Pick up the text on the Half-Double Rowhammer attack after its last sentence and continue writing it.

* [TEXT PASSAGE]
——————

Recently, TRRespass [15] has fuzzed hammering patterns and showed that various TRR-protected DDR4 DIMMs are still susceptible to Rowhammer. The generated many-sided (3- to 19-sided) patterns worked on 13 out of 42 modules tested. The underlying effect they exploit is an optimization in TRR implementations, where DRAM modules count accesses only to a limited number of rows, which the attacker can exhaust. TRR then loses track of the number of accesses to near aggressor (distance-1) rows. Compared with the multi-sided Rowhammer patterns from TRRespass [15] and Smash [13], our Half-Double patterns do not rely on the depletion of TRR resources. Instead, the patterns directly incorporate the TRR refresh mechanism into the attack. Therefore, our patterns even work where the TRR mechanism works perfectly for detecting and mitigating distance-1 Rowhammer.

Applicability to other Systems (including x86). We evaluated all building blocks of the end-to-end attack on other systems as well, in particular x86. Half-Double also exists on TRR-protected DDR4 memory on x86 systems, Some x86 processors, e.g., Xeon, use pTRR to introduce similar accesses to near aggressors and, hence, could be used in the Half-Double Attack attack. The contiguous memory detection is also applicable both on other Arm- and x86-based system. Blind-Hammering also works on both x86 and Arm. Spraying on x86 systems is easier as no child processes are required and techniques from prior work still apply. We show that the speculative oracle can either be adapted (e.g., using Spectre-RSB instead of Spectre-PHT, or adapting thresholds) to the specific system or be replaced by vfork which does not depend on microarchitectural behavior.

——————

* [STORED DATA]
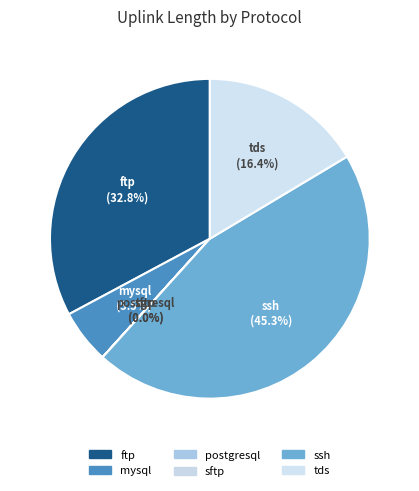

Is the sum of ssh and tds greater than half?

Yes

——————

* [TASK RESPONSE]
**Mitigations.** To mitigate Half-Double we discuss a shortterm defense to protect the next generation of DRAM chips and a more generic Rowhammer defense. First, we propose (p)TRR±2, extending the existing victim-oriented refreshbased mitigations also to include distance-2 aggressors. This mitigation would minimize the hardware changes as only the inhibitor of a TRR-based design needs to be adapted to refresh additional rows. Furthermore, as the results from Table 2 suggest, a more sophisticated design would refresh distance-2 rows with a lower frequency than distance-1 rows. Second, as DRAM cell density will further increase, we assume that the influence of the Half-Double effect will rise, increasing

the need for a more generic Rowhammer protection. Saileshwar et al. [46] proposed to replace victim-oriented defenses like TRR with an attacker-oriented defense. They propose to swap attacker rows after a certain activation count is reached with another row within the same bank using a permutation layer. This mechanism statistically breaks the locality between aggressor and victim rows and makes it therefore highly unlikely to continuously hammer the same victim.

To harden affected systems against our end-to-end exploit, we propose to tackle the contiguous memory allocation, and the bit flip verification (cf. Sections 6.1 and 6.4). If the underlying system allocator ensures that the allocation never returns continuous pages, the attacker has to resort to a brute force approach to find the correct far aggressors to induce Half-Double bit flips. Furthermore, the vfork system call can be aliased to fork removing this gadget from the system.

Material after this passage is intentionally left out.